▸ **Work to be completed**
Rewrite the listing below, substituting "会员特价" for every occurrence of "会员专享价" and keeping all other text the same.

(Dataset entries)
○ ○ ○ ○ ○
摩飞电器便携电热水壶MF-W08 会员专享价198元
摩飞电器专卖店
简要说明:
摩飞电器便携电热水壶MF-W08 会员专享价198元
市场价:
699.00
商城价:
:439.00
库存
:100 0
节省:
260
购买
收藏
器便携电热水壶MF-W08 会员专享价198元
○ ○ ○ ○ ○
▸ **Solution below**
摩飞电器便携电热水壶MF-W08 会员特价198元
摩飞电器专卖店
简要说明:
摩飞电器便携电热水壶MF-W08 会员特价198元
市场价:
699.00
商城价:
:439.00
库存
:100 0
节省:
260
购买
收藏
器便携电热水壶MF-W08 会员特价198元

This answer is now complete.